As part of their life cycle, both Pacific and Atlantic salmon leave the ocean and swim upstream till they reach the locations where they reproduce and start anew the salmon life cycle. Scientists have revealed that salmon often return with amazing precision to the very river they were born in. This event is crucial to many creatures, including the Alaskan grizzly bear.

In some ways this event is ironic, seeing as how the salmon leave the streams and enter the ocean in order to fatten up and prepare for the run back up the rivers in order to spawn. In like manner, the bears eat the salmon in order to fatten up and prepare to hibernate through the winter.

Grizzly bears are generally solitary animals, preferring to be alone.
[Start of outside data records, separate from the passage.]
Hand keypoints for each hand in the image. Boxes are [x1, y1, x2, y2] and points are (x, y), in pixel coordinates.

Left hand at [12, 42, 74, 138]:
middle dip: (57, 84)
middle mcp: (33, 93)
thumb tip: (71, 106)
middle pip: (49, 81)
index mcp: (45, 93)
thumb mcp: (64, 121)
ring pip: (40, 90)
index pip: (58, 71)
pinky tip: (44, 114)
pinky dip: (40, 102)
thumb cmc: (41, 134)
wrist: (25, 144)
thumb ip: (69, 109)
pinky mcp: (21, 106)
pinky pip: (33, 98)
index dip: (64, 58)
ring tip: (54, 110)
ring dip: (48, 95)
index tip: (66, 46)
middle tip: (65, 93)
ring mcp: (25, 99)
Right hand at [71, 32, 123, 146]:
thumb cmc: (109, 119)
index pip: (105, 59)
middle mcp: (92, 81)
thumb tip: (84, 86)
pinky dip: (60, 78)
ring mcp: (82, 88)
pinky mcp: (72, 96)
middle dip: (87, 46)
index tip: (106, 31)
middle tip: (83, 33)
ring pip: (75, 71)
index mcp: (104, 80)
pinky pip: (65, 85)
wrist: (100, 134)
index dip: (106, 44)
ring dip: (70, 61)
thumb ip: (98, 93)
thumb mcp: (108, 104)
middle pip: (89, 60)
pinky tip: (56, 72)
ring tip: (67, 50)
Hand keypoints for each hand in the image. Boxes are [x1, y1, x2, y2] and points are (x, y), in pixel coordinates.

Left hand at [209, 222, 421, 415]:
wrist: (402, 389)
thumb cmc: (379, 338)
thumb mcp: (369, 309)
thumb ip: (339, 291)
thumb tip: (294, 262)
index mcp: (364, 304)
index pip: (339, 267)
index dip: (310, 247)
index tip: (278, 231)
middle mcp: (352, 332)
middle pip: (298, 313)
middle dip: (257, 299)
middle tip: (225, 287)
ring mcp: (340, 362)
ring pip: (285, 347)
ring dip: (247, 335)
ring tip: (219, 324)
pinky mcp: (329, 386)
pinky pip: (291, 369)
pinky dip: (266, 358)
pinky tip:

But when the salmon run begins, they can be found in groups around the best fish catching zones in the rivers. Grizzly bears are omnivores, and eat a variety of foods in order to prepare for hibernation. Salmon play a key role in grizzly bears being able to put on large fat reserves in preparation for winter denning. This period is particularly important to pregnant mother grizzlies that will need to nurse young.

Scientists in recent years have discovered that salmon perhaps play the most important role in a grizzly bear’s diet. The trees and environment around rivers and areas where the salmon run benefit greatly from the nutrients provided by salmon, and spread by the grizzlies after eating the fish. Salmon represent a more digestible food source than most others preferred by the grizzly. Many scientists now warn that human pressures on salmon are to blame for the demise of the grizzly bear in the northwest, and this same threat transfers to the forest. Protect the fish. Protect the bears. Protect the forest. All three of these life forms are connected.